(Task objective)
Rewrite the rows below, changing every "CDN" to "content delivery network" and keeping everything else the same.

(Dataset content)

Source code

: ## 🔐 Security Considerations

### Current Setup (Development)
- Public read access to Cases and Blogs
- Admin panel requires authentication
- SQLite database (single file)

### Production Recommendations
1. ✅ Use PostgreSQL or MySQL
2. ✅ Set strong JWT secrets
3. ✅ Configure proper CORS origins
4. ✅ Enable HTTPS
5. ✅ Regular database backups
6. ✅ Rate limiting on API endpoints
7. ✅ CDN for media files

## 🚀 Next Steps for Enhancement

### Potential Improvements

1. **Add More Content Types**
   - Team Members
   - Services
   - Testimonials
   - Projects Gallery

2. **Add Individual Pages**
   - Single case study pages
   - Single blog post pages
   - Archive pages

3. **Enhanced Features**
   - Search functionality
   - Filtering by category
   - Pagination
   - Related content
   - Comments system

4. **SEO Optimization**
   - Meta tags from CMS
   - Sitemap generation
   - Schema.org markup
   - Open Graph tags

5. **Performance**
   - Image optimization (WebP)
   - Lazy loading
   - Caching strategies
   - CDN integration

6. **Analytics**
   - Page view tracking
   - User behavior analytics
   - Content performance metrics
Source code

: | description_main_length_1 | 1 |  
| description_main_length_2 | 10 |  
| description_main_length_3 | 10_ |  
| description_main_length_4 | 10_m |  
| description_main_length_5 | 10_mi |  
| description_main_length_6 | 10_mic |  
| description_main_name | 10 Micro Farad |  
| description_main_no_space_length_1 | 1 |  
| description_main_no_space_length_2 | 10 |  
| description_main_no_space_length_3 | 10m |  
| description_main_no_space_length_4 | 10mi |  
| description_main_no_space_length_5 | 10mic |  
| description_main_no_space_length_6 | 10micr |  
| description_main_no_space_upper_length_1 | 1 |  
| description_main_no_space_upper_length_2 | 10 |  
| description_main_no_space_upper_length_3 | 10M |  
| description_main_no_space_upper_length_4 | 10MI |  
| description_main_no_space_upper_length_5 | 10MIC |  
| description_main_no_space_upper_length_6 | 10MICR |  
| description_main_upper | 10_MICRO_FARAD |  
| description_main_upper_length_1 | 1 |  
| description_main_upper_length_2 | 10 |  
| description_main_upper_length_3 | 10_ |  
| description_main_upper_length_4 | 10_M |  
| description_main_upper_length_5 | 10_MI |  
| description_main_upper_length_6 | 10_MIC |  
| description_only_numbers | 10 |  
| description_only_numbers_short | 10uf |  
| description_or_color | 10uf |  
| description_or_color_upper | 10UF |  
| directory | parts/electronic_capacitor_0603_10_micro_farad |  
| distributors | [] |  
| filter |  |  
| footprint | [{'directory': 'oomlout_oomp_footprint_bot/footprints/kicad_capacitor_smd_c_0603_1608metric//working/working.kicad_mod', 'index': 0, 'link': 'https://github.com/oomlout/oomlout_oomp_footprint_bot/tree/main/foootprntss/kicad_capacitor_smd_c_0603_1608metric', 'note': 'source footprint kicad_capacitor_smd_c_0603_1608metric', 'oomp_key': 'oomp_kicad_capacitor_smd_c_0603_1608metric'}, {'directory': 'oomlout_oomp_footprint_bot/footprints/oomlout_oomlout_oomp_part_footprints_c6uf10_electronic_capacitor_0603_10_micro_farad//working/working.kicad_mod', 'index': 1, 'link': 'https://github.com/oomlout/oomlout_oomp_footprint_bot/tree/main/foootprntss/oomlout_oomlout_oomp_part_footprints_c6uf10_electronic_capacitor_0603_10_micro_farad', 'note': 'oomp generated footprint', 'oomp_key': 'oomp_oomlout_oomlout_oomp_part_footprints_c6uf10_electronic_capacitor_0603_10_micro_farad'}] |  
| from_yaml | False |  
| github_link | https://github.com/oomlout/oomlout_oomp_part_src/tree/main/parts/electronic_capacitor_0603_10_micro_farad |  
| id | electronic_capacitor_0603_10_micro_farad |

(Output for this task)
Source code

: ## 🔐 Security Considerations

### Current Setup (Development)
- Public read access to Cases and Blogs
- Admin panel requires authentication
- SQLite database (single file)

### Production Recommendations
1. ✅ Use PostgreSQL or MySQL
2. ✅ Set strong JWT secrets
3. ✅ Configure proper CORS origins
4. ✅ Enable HTTPS
5. ✅ Regular database backups
6. ✅ Rate limiting on API endpoints
7. ✅ content delivery network for media files

## 🚀 Next Steps for Enhancement

### Potential Improvements

1. **Add More Content Types**
   - Team Members
   - Services
   - Testimonials
   - Projects Gallery

2. **Add Individual Pages**
   - Single case study pages
   - Single blog post pages
   - Archive pages

3. **Enhanced Features**
   - Search functionality
   - Filtering by category
   - Pagination
   - Related content
   - Comments system

4. **SEO Optimization**
   - Meta tags from CMS
   - Sitemap generation
   - Schema.org markup
   - Open Graph tags

5. **Performance**
   - Image optimization (WebP)
   - Lazy loading
   - Caching strategies
   - content delivery network integration

6. **Analytics**
   - Page view tracking
   - User behavior analytics
   - Content performance metrics
Source code

: | description_main_length_1 | 1 |  
| description_main_length_2 | 10 |  
| description_main_length_3 | 10_ |  
| description_main_length_4 | 10_m |  
| description_main_length_5 | 10_mi |  
| description_main_length_6 | 10_mic |  
| description_main_name | 10 Micro Farad |  
| description_main_no_space_length_1 | 1 |  
| description_main_no_space_length_2 | 10 |  
| description_main_no_space_length_3 | 10m |  
| description_main_no_space_length_4 | 10mi |  
| description_main_no_space_length_5 | 10mic |  
| description_main_no_space_length_6 | 10micr |  
| description_main_no_space_upper_length_1 | 1 |  
| description_main_no_space_upper_length_2 | 10 |  
| description_main_no_space_upper_length_3 | 10M |  
| description_main_no_space_upper_length_4 | 10MI |  
| description_main_no_space_upper_length_5 | 10MIC |  
| description_main_no_space_upper_length_6 | 10MICR |  
| description_main_upper | 10_MICRO_FARAD |  
| description_main_upper_length_1 | 1 |  
| description_main_upper_length_2 | 10 |  
| description_main_upper_length_3 | 10_ |  
| description_main_upper_length_4 | 10_M |  
| description_main_upper_length_5 | 10_MI |  
| description_main_upper_length_6 | 10_MIC |  
| description_only_numbers | 10 |  
| description_only_numbers_short | 10uf |  
| description_or_color | 10uf |  
| description_or_color_upper | 10UF |  
| directory | parts/electronic_capacitor_0603_10_micro_farad |  
| distributors | [] |  
| filter |  |  
| footprint | [{'directory': 'oomlout_oomp_footprint_bot/footprints/kicad_capacitor_smd_c_0603_1608metric//working/working.kicad_mod', 'index': 0, 'link': 'https://github.com/oomlout/oomlout_oomp_footprint_bot/tree/main/foootprntss/kicad_capacitor_smd_c_0603_1608metric', 'note': 'source footprint kicad_capacitor_smd_c_0603_1608metric', 'oomp_key': 'oomp_kicad_capacitor_smd_c_0603_1608metric'}, {'directory': 'oomlout_oomp_footprint_bot/footprints/oomlout_oomlout_oomp_part_footprints_c6uf10_electronic_capacitor_0603_10_micro_farad//working/working.kicad_mod', 'index': 1, 'link': 'https://github.com/oomlout/oomlout_oomp_footprint_bot/tree/main/foootprntss/oomlout_oomlout_oomp_part_footprints_c6uf10_electronic_capacitor_0603_10_micro_farad', 'note': 'oomp generated footprint', 'oomp_key': 'oomp_oomlout_oomlout_oomp_part_footprints_c6uf10_electronic_capacitor_0603_10_micro_farad'}] |  
| from_yaml | False |  
| github_link | https://github.com/oomlout/oomlout_oomp_part_src/tree/main/parts/electronic_capacitor_0603_10_micro_farad |  
| id | electronic_capacitor_0603_10_micro_farad |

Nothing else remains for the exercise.